*TASK DIRECTIONS:* Rewrite everything from the line containing "Return results in" down to the end of the records, replacing "Land cover" with "Terrain" and leaving all else unchanged.

[BEGIN INFORMATION GIVEN]

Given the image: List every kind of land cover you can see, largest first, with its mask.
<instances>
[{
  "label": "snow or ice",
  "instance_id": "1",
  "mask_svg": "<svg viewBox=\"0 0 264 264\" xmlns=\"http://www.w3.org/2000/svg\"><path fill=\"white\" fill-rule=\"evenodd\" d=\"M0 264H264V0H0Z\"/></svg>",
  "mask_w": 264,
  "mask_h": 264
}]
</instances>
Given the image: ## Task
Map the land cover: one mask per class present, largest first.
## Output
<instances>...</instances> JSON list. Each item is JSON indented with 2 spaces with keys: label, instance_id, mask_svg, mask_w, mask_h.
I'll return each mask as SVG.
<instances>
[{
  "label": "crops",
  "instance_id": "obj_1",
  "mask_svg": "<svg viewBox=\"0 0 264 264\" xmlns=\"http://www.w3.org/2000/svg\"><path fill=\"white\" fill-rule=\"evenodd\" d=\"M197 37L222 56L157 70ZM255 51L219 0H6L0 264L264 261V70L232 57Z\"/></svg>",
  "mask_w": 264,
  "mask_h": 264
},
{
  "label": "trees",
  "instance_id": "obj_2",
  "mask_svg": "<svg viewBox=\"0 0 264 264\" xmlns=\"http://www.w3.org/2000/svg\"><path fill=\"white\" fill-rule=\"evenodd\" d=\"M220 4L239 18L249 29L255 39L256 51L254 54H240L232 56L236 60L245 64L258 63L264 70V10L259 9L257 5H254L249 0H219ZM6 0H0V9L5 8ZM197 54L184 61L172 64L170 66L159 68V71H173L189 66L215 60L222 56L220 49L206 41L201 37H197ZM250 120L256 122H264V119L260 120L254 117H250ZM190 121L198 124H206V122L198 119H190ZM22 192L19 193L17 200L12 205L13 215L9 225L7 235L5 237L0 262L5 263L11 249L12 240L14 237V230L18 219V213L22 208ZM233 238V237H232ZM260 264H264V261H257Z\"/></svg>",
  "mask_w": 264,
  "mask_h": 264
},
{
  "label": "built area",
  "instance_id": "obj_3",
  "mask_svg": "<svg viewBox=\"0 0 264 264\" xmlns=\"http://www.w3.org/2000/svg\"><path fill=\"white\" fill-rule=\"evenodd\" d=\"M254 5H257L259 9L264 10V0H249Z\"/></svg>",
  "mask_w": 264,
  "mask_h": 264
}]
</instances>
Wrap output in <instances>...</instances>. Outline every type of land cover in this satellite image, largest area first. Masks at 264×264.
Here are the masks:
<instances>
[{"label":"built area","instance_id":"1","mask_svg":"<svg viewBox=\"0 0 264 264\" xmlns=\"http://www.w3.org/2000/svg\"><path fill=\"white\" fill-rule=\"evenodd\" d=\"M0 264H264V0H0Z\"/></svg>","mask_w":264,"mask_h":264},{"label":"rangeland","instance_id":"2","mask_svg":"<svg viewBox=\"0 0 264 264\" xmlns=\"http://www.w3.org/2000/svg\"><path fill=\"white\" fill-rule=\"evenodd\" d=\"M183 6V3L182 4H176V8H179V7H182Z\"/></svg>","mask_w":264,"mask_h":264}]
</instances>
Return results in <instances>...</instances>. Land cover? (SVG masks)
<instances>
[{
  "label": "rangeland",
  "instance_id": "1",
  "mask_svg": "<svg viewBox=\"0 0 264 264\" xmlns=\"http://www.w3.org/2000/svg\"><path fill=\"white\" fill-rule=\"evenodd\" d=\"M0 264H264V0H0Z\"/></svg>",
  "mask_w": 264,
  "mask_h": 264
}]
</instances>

[END INFORMATION GIVEN]

*ANSWER IN FULL:*
Return results in <instances>...</instances>. Terrain? (SVG masks)
<instances>
[{
  "label": "rangeland",
  "instance_id": "1",
  "mask_svg": "<svg viewBox=\"0 0 264 264\" xmlns=\"http://www.w3.org/2000/svg\"><path fill=\"white\" fill-rule=\"evenodd\" d=\"M0 264H264V0H0Z\"/></svg>",
  "mask_w": 264,
  "mask_h": 264
}]
</instances>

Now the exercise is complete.